======== INFORMATION

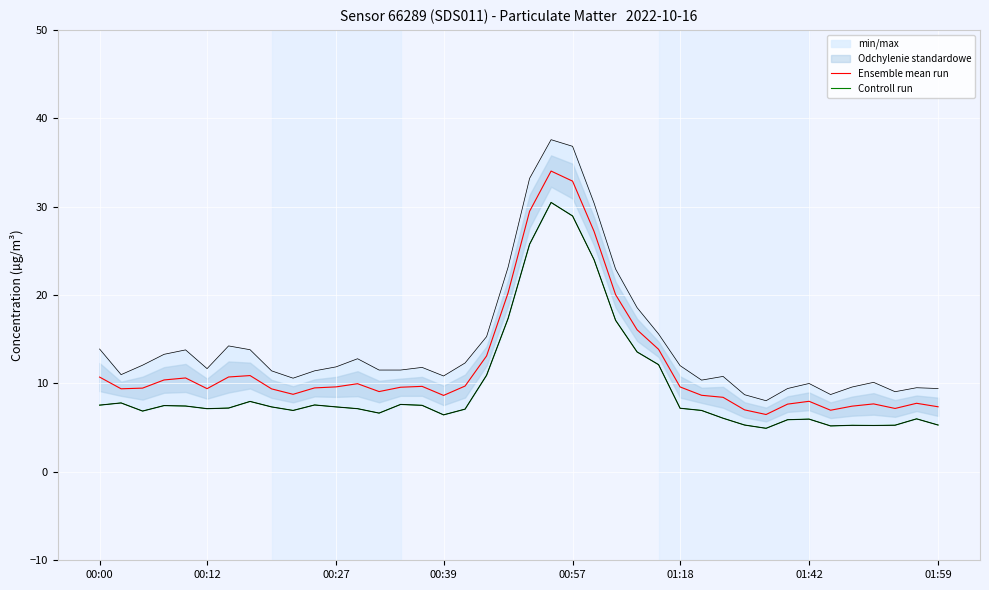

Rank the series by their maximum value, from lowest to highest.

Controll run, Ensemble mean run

================
======== INFORMATION

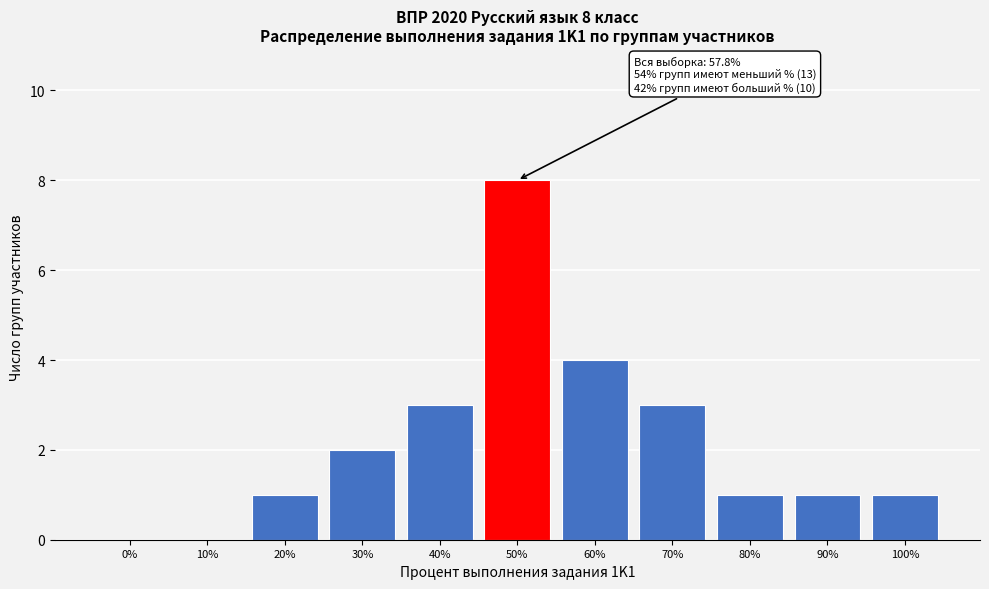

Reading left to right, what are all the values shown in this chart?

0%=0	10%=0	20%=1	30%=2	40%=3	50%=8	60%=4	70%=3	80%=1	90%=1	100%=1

================
======== INFORMATION

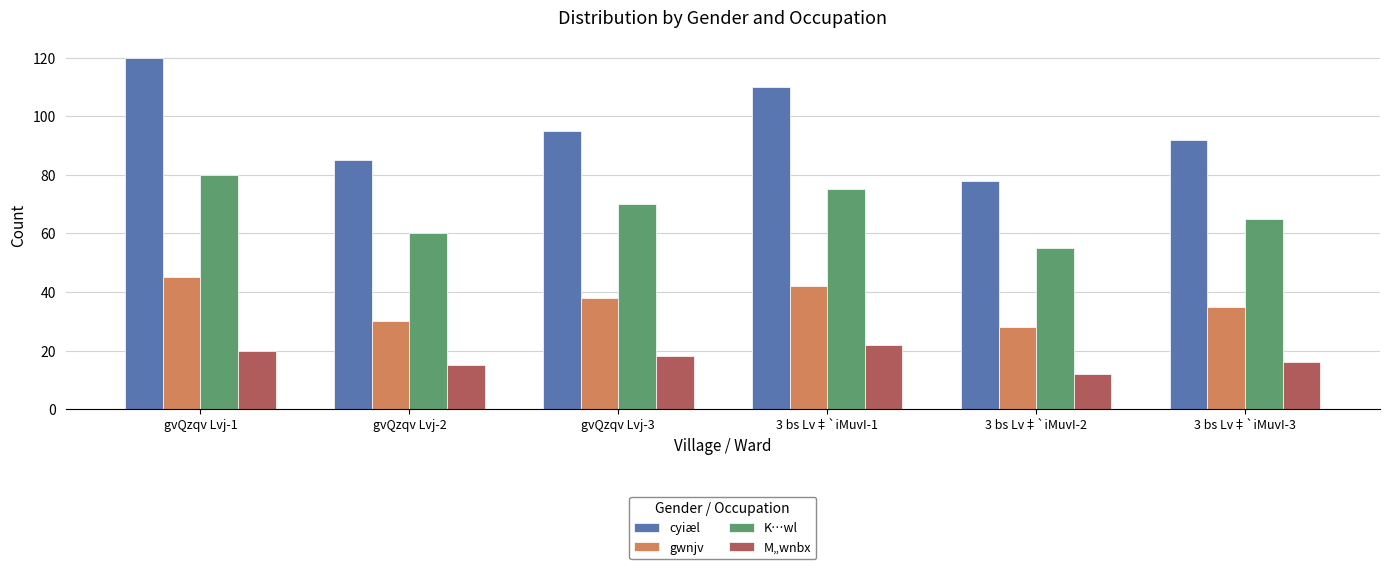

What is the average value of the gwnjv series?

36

================

Return every line from the records above that contains the string "series". Matches are case-sensitive.

PROBLEM SOLUTION:
Rank the series by their maximum value, from lowest to highest.
What is the average value of the gwnjv series?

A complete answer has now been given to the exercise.